There is actually more to report from that medical. By chance it was in exactly the same private hospital as where J had had her months and months of chemotherapy and other treatment. It was even on the same floor – I just turned left instead of right on the second floor. That was a bit of a downer I can tell you. I noticed very small details that had changed – a couple of new signs, a fire extinguisher on the wall; we visited that place a lot. After the medical I went along to the Oncology ward (I’d prearranged to do so via email) and the very first person I met in the corridor was J’s consultant. We then found one of the two main chemo nurses, Shirley, and she immediately gave me a big hug.

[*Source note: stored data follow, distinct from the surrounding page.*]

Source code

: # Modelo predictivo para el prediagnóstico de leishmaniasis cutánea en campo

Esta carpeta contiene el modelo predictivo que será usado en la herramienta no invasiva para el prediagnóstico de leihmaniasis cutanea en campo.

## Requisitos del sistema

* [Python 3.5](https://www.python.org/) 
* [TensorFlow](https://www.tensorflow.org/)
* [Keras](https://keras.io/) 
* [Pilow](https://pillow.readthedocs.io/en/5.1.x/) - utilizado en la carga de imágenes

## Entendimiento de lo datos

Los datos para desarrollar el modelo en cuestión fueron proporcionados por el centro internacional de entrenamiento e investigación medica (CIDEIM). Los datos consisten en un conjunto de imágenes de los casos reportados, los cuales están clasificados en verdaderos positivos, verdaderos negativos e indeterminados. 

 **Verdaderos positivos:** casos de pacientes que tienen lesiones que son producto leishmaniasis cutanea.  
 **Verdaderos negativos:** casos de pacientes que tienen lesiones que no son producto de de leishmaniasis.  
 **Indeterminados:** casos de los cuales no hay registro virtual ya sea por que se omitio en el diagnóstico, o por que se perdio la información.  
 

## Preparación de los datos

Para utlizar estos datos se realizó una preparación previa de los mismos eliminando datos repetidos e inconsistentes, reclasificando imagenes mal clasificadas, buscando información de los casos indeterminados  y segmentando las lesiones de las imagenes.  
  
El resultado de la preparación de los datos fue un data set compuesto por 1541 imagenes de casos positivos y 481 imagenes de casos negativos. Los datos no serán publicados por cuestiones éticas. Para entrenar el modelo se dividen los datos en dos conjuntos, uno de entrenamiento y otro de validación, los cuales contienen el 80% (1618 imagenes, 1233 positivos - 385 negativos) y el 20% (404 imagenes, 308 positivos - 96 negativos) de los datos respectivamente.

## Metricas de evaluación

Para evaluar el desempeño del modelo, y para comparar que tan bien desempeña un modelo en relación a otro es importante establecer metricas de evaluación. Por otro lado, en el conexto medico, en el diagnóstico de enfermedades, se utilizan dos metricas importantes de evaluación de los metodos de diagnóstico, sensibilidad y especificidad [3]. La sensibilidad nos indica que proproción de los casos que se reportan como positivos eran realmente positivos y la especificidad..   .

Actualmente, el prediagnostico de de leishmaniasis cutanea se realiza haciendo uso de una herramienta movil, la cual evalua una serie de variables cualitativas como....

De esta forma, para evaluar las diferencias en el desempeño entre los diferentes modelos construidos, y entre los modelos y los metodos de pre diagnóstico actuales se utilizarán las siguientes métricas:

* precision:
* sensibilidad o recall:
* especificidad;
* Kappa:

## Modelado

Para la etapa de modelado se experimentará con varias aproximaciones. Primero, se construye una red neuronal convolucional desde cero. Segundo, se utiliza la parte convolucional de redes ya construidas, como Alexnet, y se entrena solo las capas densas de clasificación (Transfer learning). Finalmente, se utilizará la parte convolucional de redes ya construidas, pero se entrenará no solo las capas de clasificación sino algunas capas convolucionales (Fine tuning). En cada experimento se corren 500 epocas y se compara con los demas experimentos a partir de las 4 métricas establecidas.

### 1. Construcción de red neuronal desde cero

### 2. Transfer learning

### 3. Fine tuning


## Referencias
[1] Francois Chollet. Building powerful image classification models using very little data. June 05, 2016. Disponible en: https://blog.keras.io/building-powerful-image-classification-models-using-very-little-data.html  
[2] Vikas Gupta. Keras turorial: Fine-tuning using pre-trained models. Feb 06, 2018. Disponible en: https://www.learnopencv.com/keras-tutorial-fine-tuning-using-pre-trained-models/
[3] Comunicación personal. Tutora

We chattered away for a few minutes, I asked about the other patients that I could remember and Shirley said “well X and Y are in the chemo suite, you could go and see them”. I’m afraid I recoiled, well what on earth would I say:
“You’re still here then?”
“You’re still getting treatment?”
“Remember me, my wife was having treatment but now she’s dead?”
Perhaps I’m being hypocritical about some of my friends’ inability to contact me…
Very shortly after that, I sensed that we had run out of things to say to each other. So I bade them my farewell and left. I was very glad to visit them though, another Closure.
Today we had a visit from one of J’s brothers, Alex. We went for a pub lunch with Alice and then the three of us went for a walk. Before that we had a Skype call with Lucy (that’s a video phone call over the internet for any Luddites out there). Some idiot thought it would be a good idea to bring the guinea-pigs in to see Lucy. They scampered around the living room which was quite amusing until Horatio did a surprisingly large wee for such a small creature (and started to lick it up) while Hamlet scurried under the sofa and then into the mechanism of the fold-out footrest. As Alex said, if you had tried to design an object for consuming guinea-pigs, you couldn’t have done better. Eventually we managed to extricate him. Alex again: “This would never have happened if Juliet had been here”. He’s right.
Tomorrow I open the last of J’s letters directly addressed to me: “Open three months after I have gone” – I decided a while back to do this on the calendar date rather than today. I have a feeling I know what the general tone will be: “get on with your life”. Maybe I’ll report it here, although I might not. Anyway, there will be a couple more events to report on, namely the handover at the hospice and the plaque unveiling.
The last photo today is of J at the summit of Brent Knoll in Somerset, sometime in late 1984 or early 1985. This photo was framed and on display in our various houses for many many years until quite recently. I think it even appears in the background of some other photos. I’d seen the distinctive hill from the M5 motorway and said to J “we must climb that” and bless her, she did with me.